Tracing JIT Compilation

  • PyPy analyzes the running program and identifies "hot loops"—sections of code that are executed repeatedly.
  • Instead of interpreting these loops repeatedly, PyPy compiles them into optimized machine code during runtime.
  • This reduces the overhead of interpretation for frequently executed code, making PyPy significantly faster than CPython in many cases.

Execution Process

  • For code outside of hot loops, PyPy behaves similarly to CPython, interpreting bytecode.
  • For hot loops, the machine code generated by JIT is executed directly, bypassing the slower interpretation step.

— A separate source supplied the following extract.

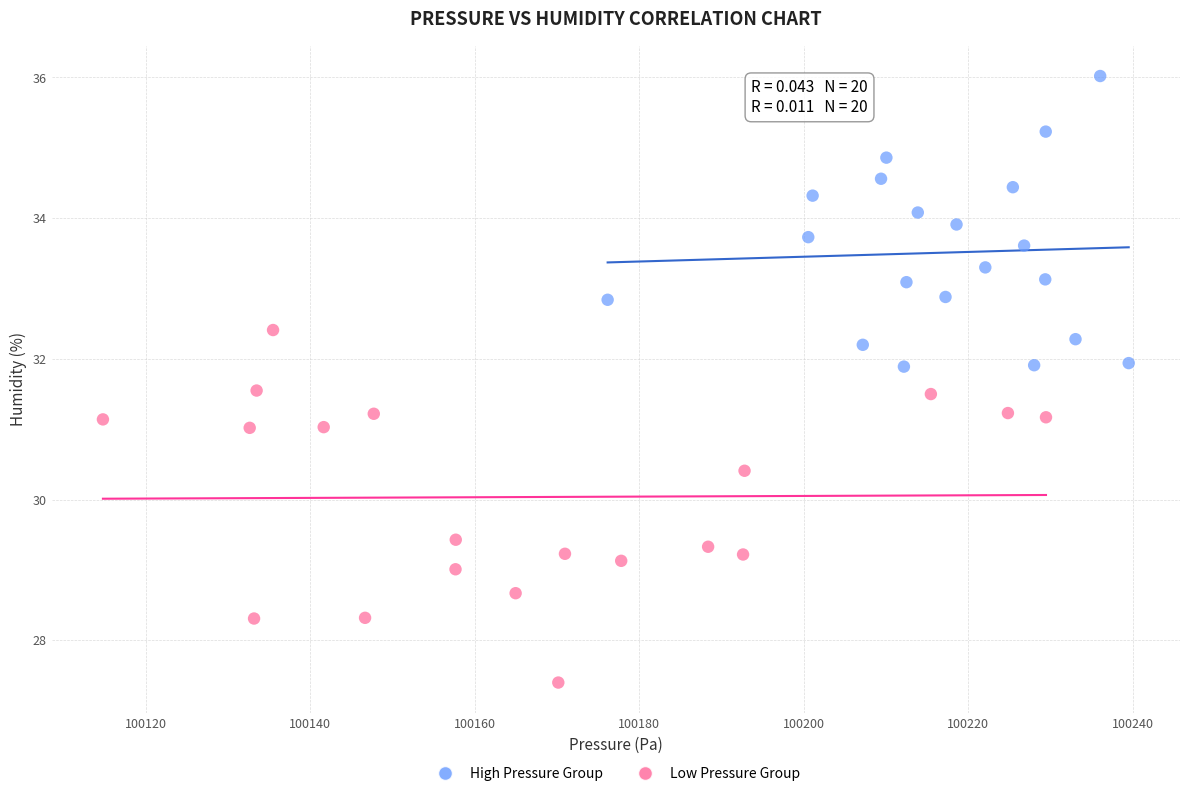

Which series reaches the maximum Y coordinate?

High Pressure Group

Garbage Collection and Memory Management

  • PyPy has its own garbage collector and memory management system, separate from CPython, which is tailored for JIT-compiled programs.

CPython vs. PyPy

FeatureCPythonPyPy
ImplementationWritten in CWritten in RPython (a restricted subset of Python).
Execution MethodInterprets bytecode line by line.Uses JIT to compile and execute machine code for hot paths.
PerformanceSlower for many computational tasks.Faster for long-running programs or programs with many loops.
CompatibilityThe reference implementation; highly compatible.High compatibility, though not 100% identical.
Memory UsageHigher memory usage for objects.Typically better memory optimization.

PyPy JIT Compiler: Key Advantages

  • Dynamic Compilation: Converts Python bytecode into machine code during runtime.
  • Loop Optimization: Identifies and compiles frequently executed loops for faster execution.
  • Better Performance for Numeric Code: Often outperforms CPython for tasks involving heavy computation, such as numerical or scientific computing.
  • Reduced Interpreter Overhead: By eliminating the need to repeatedly interpret bytecode, PyPy reduces runtime overhead.

Workflow Comparison

CPython Execution Workflow

  1. Write Python source code (.py file).
  2. Lexical analysis and parsing into an Abstract Syntax Tree (AST).
  3. Compilation into bytecode.
  4. Interpretation of bytecode by the Python Virtual Machine (PVM).

PyPy Execution Workflow

  1. Write Python source code (.py file).
  2. Lexical analysis and parsing into an Abstract Syntax Tree (AST).
  3. Compilation into bytecode.
  4. Interpretation begins, but JIT analyzes runtime behavior and identifies "hot paths."
  5. Hot paths are compiled into machine code for optimized execution.
  6. Machine code is cached for reuse during program execution.

When to Use CPython vs. PyPy

  • CPython:

    • Best for general-purpose use, especially when compatibility with C extensions or third-party libraries is critical.
    • Recommended for applications with minimal computational bottlenecks.
  • PyPy:

    • Ideal for programs with performance-critical sections, such as numerical computing, machine learning, or large-scale data processing.
    • Best suited for long-running applications where JIT can optimize performance over time.

Summary

  • CPython is the reference implementation of Python that executes bytecode using a Python Virtual Machine.
  • PyPy is an alternative implementation that uses JIT compilation to dynamically optimize Python code at runtime.
  • PyPy achieves significant performance improvements, particularly for computation-heavy or loop-intensive programs, while still providing high compatibility with Python.